The announcement was preceded by media reports that Russia is amassing unprecedented military power in the Arctic and testing the latest weapons to defend its northern coast and open a key shipping route from Asia to Europe.

Weapons experts and Western officials have expressed particular concern about Russia’s “superweapon” – the Poseidon 2M29 torpedo.

This unmanned stealth torpedo is powered by a nuclear power plant and is designed to bypass coastal defense systems, for example, American ones, along the seabed.

According to Russian officials, the device is designed to deliver a warhead with a yield of several megatons, the use of which can cause a radioactive wave that will render targeted sections of the coastline uninhabitable for several decades.

Satellite images provided to CNN by technology company Maxar detail the serious and continuous buildup of Russian military bases and equipment along the country’s Arctic coast.
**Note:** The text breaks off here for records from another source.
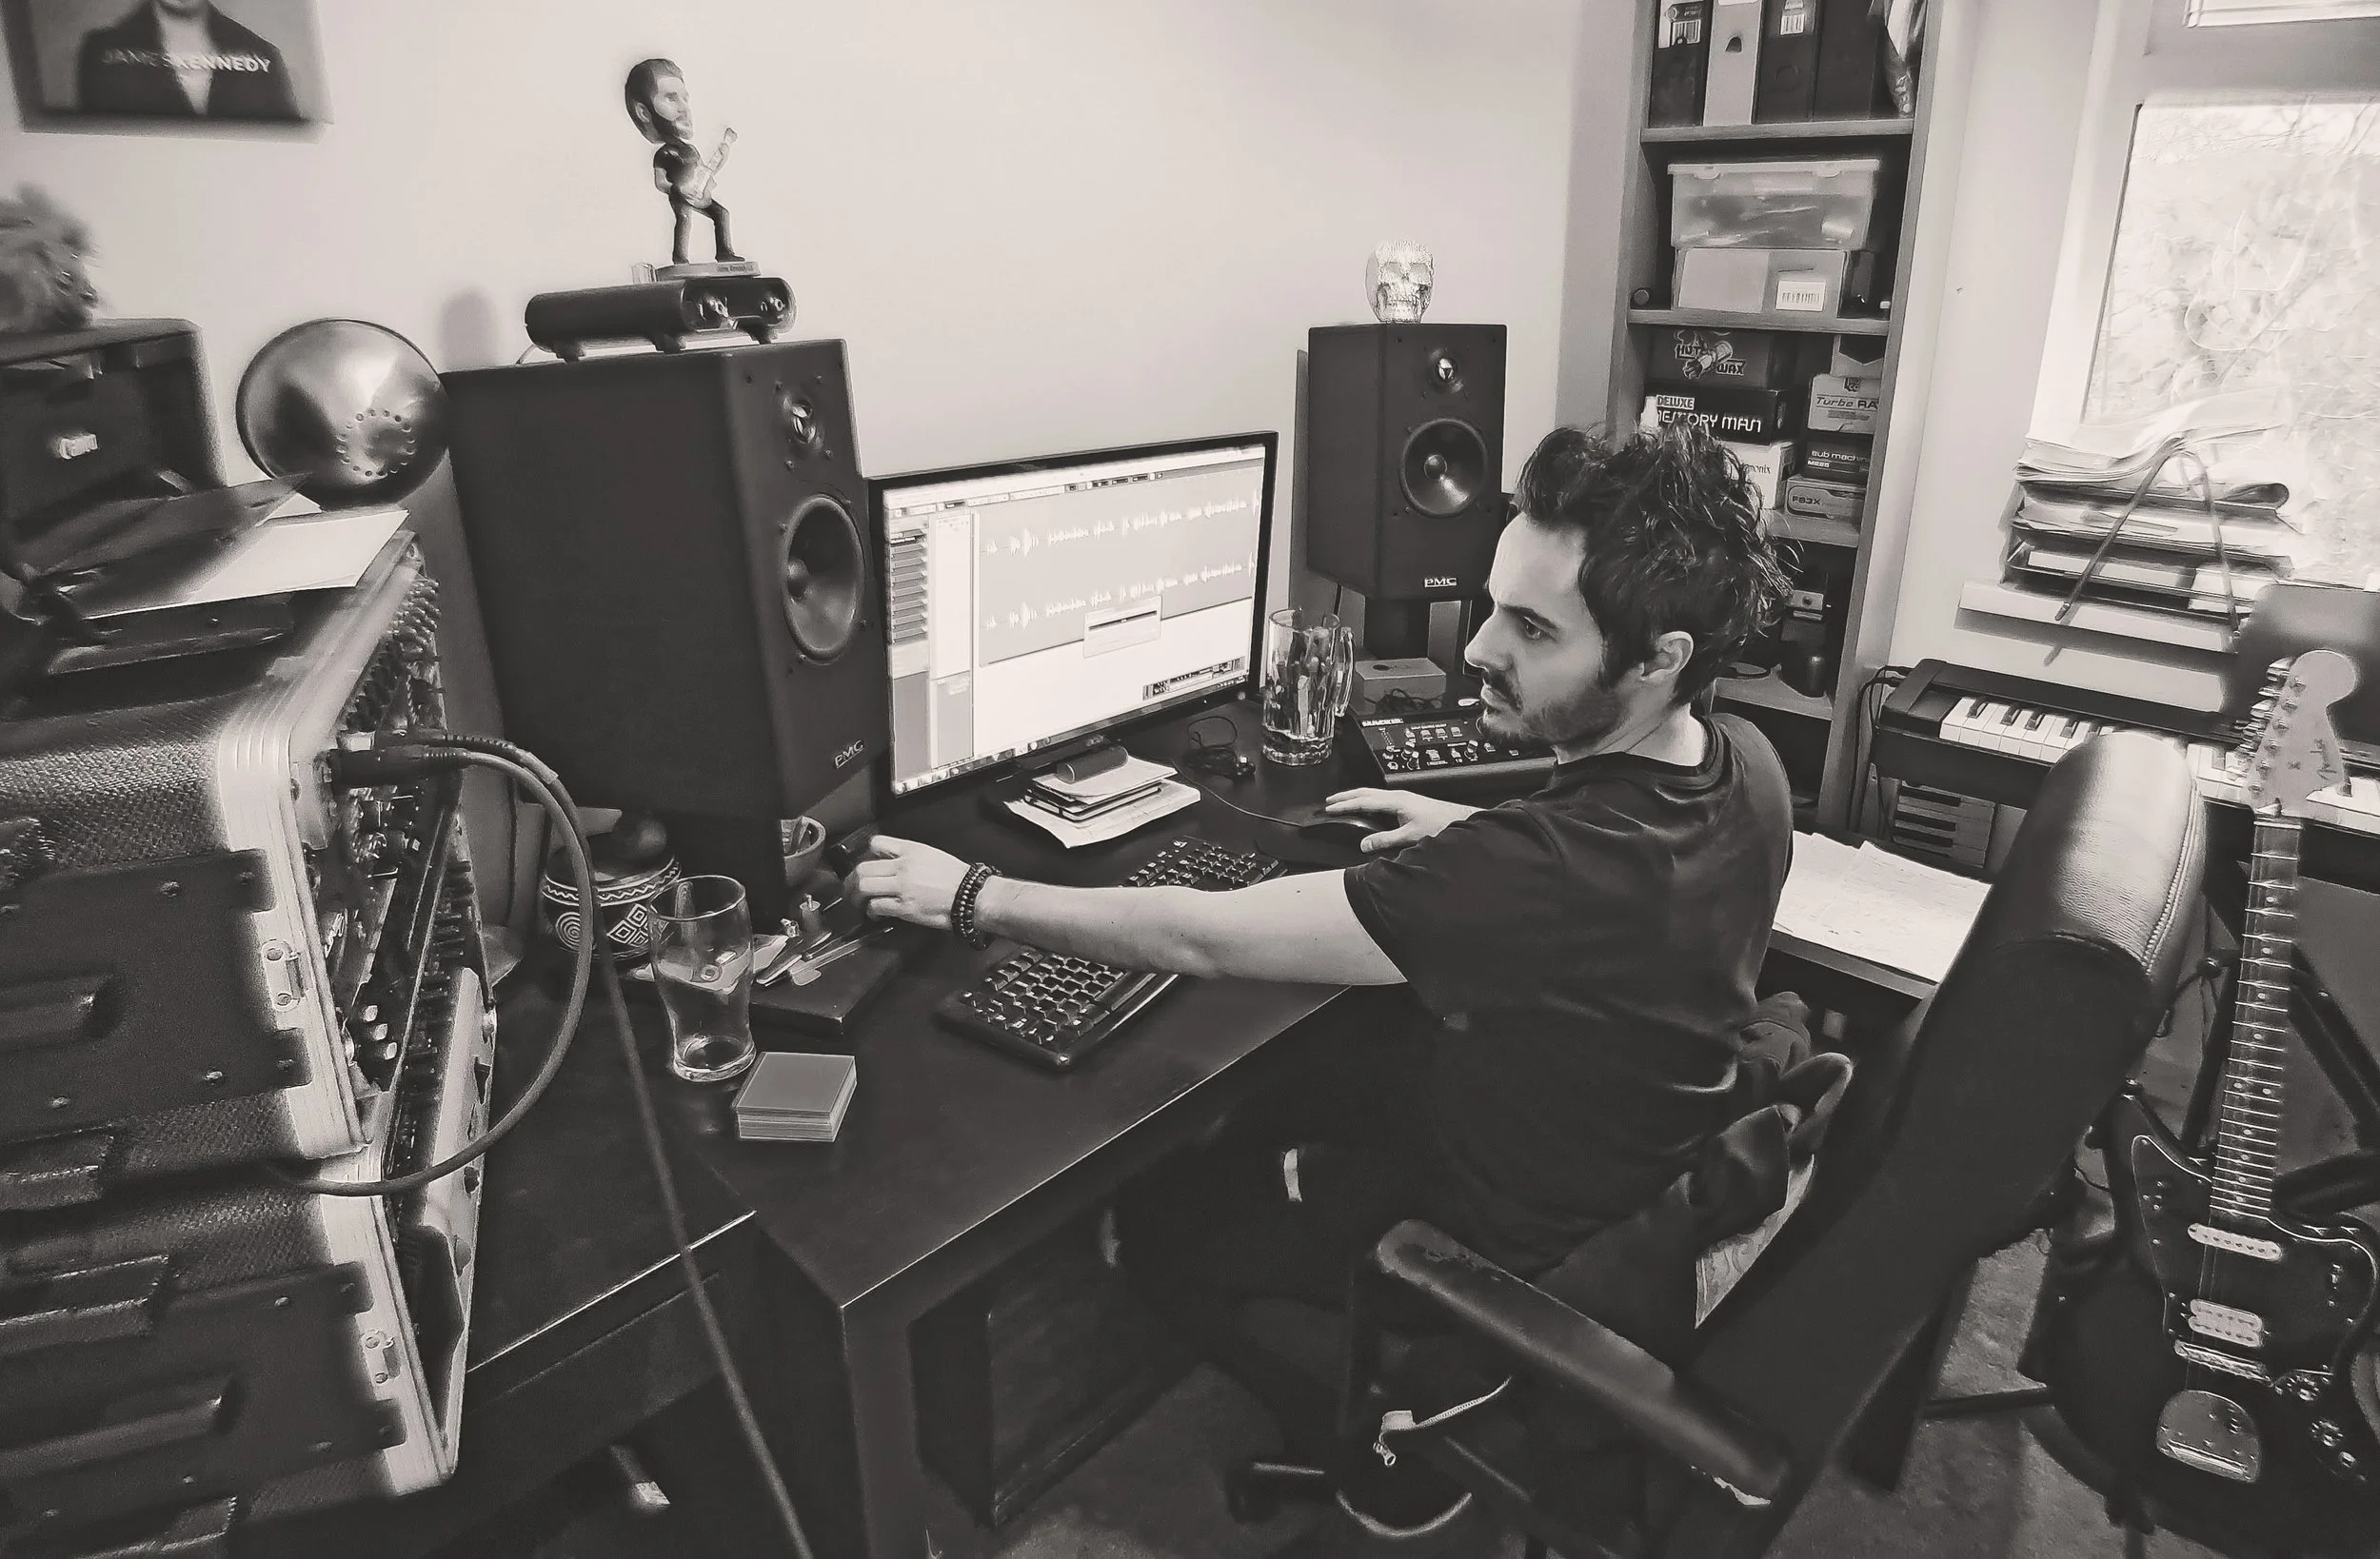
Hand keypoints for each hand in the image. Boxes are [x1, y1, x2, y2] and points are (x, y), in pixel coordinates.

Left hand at [843, 835, 970, 930]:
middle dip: (851, 880)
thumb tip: (888, 862)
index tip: (864, 866)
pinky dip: (871, 910)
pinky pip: (876, 906)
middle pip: (863, 868)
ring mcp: (902, 887)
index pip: (876, 843)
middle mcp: (903, 866)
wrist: (971, 896)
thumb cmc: (956, 878)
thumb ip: (908, 855)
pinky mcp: (904, 907)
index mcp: (911, 850)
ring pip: (864, 887)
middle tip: (851, 888)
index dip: (865, 855)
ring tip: (859, 901)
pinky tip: (875, 913)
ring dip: (856, 896)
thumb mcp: (931, 855)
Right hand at [1323, 787, 1477, 852]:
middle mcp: (1397, 796)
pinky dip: (1366, 801)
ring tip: (1342, 802)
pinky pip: (1379, 798)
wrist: (1458, 819)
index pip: (1363, 801)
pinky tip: (1365, 808)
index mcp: (1396, 800)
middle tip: (1329, 802)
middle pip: (1365, 792)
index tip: (1330, 809)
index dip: (1345, 805)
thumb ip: (1385, 840)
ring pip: (1372, 794)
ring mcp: (1402, 797)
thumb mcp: (1410, 836)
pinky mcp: (1406, 801)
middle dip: (1345, 796)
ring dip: (1355, 797)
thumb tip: (1365, 844)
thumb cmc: (1439, 824)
They also show underground warehouses, probably intended for storing Poseidons and other new high-tech weapons.

Other Russian equipment in the Far North, according to experts, includes bombers and MiG-31BM aircraft, as well as new radar systems near the coast of Alaska.

“Obviously, the Russians are posing a military challenge in the Arctic,” an unnamed senior State Department official told CNN. “This has implications for the United States and its allies, not least because it creates opportunities for projection of military power all the way to the North Atlantic.”

The US has interests in the Arctic, Kirby said.

“We certainly recognize that the region is a vital territory for our own defenses and a potential strategic corridor between the Indo-Pacific region, Europe and our homeland, making it vulnerable to growing competition,” Kirby said. “We are committed to upholding US national security interests in the Arctic by maintaining a rules-based order in the region, especially through a network of our allies and partners in the Arctic who share the same deep mutual interests that we do.”

The Arctic Strategy, presented to Congress by the Department of Defense in 2019, outlines the three goals of the Defense Department in the Arctic: protecting the United States, ensuring freedom and openness of common spaces, and rivalry when necessary to maintain a favorable balance of power in the region.

“The Arctic is a potential corridor between the Indo-Pacific region, Europe and the United States for enhanced strategic rivalry,” the report said. “Strategic rivals can take malicious or coercive action in the Arctic to achieve their goals in those regions.”

Kirby said the US military is well aware of Russia’s activities in the Arctic, and reiterated that the US has interests to defend.

“Of course we are watching this, and as I said, we have national security interests there that we have to defend,” he said. “As I said, nobody is interested in militarizing the Arctic.”